What is being asked - Render the data below as a JSON list of strings, one string per line, skipping any blank lines. Leave the pictures out of the list.

***** Data extracts *****

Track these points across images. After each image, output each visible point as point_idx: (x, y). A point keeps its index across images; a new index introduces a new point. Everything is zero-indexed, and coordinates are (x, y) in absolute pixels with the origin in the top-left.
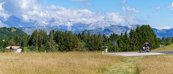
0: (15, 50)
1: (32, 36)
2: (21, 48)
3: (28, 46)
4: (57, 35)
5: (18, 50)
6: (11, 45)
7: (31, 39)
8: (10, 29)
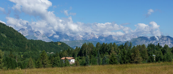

*****

Answer for this exercise -
[
  "Track these points across images. After each image, output each visible point as point_idx: (x, y). A point keeps its index across images; a new index introduces a new point. Everything is zero-indexed, and coordinates are (x, y) in absolute pixels with the origin in the top-left.",
  "0: (15, 50)",
  "1: (32, 36)",
  "2: (21, 48)",
  "3: (28, 46)",
  "4: (57, 35)",
  "5: (18, 50)",
  "6: (11, 45)",
  "7: (31, 39)",
  "8: (10, 29)"
]